2. I now greedily desire for my own uses one of these Sweaters; I feel I could do amazing things with one in my possession, things like

- stay warm
- be wearing a sweater
- look like someone wearing a sweater
- be warmer
- write blog posts about my own sweater
- listen to "Autumn Sweater" by Yo La Tengo on repeat and feel a sense of solidarity and belonging
- etc.

Your re-search is always helpful to me, my friend, and I thank you heartily for this post.

Yea, hearty thanks indeed.

I've lost my mind.


K.E.D.:

This post is so very Isabella Bird of you.

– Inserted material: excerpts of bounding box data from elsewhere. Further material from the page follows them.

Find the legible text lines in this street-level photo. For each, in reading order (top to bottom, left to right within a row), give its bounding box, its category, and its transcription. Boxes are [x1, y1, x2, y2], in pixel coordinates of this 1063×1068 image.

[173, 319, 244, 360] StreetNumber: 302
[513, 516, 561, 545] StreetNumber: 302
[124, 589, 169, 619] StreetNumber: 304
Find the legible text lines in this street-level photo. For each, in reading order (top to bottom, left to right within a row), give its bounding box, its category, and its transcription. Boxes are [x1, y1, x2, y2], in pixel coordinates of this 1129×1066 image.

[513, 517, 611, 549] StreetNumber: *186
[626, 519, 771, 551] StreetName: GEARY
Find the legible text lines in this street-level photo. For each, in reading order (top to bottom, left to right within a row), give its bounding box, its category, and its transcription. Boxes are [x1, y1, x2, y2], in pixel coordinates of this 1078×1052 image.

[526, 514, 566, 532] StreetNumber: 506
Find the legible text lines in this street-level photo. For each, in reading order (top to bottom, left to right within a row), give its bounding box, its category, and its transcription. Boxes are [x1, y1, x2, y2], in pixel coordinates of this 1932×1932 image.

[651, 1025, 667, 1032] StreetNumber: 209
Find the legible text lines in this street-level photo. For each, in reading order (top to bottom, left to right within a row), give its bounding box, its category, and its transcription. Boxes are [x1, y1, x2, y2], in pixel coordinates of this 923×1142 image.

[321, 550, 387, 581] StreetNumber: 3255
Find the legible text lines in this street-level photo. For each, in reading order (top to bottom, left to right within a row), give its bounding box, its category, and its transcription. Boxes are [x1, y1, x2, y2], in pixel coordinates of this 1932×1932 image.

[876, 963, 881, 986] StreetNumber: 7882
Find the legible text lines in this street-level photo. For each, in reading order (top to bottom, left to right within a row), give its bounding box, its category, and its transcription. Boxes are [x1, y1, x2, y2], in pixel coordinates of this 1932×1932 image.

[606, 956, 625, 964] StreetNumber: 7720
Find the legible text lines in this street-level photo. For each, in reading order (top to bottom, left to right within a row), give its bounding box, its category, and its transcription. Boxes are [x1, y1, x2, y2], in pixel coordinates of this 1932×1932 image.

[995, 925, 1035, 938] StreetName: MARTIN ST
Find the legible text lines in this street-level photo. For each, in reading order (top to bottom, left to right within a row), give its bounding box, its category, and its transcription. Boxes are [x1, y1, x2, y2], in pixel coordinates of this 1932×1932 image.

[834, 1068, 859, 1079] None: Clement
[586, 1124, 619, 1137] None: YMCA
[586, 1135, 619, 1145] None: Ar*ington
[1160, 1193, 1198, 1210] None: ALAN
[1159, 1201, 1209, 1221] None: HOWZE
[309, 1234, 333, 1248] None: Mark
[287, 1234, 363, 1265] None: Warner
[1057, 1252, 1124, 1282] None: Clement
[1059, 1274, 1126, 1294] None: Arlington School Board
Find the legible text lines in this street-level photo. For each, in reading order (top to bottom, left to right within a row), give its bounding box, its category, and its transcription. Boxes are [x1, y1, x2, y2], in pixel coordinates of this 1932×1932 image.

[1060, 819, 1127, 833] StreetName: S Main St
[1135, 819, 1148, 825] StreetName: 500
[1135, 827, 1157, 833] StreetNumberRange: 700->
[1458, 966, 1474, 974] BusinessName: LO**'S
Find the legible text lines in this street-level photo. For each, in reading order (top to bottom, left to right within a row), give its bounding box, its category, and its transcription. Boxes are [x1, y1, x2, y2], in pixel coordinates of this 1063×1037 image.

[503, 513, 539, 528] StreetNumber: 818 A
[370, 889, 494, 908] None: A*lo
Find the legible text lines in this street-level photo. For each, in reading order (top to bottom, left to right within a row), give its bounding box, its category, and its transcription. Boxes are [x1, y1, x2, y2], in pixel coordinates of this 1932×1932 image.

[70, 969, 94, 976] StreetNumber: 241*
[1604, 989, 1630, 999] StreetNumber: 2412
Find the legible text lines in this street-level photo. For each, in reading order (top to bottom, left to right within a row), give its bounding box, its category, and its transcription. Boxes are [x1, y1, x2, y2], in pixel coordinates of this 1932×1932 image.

As part of my trip to Hokkaido, we were forced to read numerous travel accounts about Hokkaido that sounded EXACTLY LIKE THIS. Good job.


gme:

I attended a wedding in Akita a while ago that fitted the blueprint of the Banquet Hall part more or less exactly, save that I was cajoled at the last minute into making a speech despite having politely but firmly refused to do so well in advance. (Fortunately my well-trained Token Gaijin Sense had started tingling early that morning and I'd written one anyway just in case; I have seen the hell that awaits dwellers of the Barbarous Lands beyond the borders of Jipangu who try to extemporise speeches in the formal tongue of this Nation.)


Justin:

Good heavens, man, must you use so many confounded italic typesettings?

It really is a dreadful strain on the eyes, old boy.


Matt:

How gratifying a Thing it is to find my modest Monograph of such apparent utility to so many! The Society will be overjoyed.

Justin: As I employed the EM Tag rather than the I Tag, you may find it preferable to set your Browser to ignore them.

GME: Indeed! I found out almost too late as I was one of three foreigners there and the organizer gave a heads-up to the wrong person.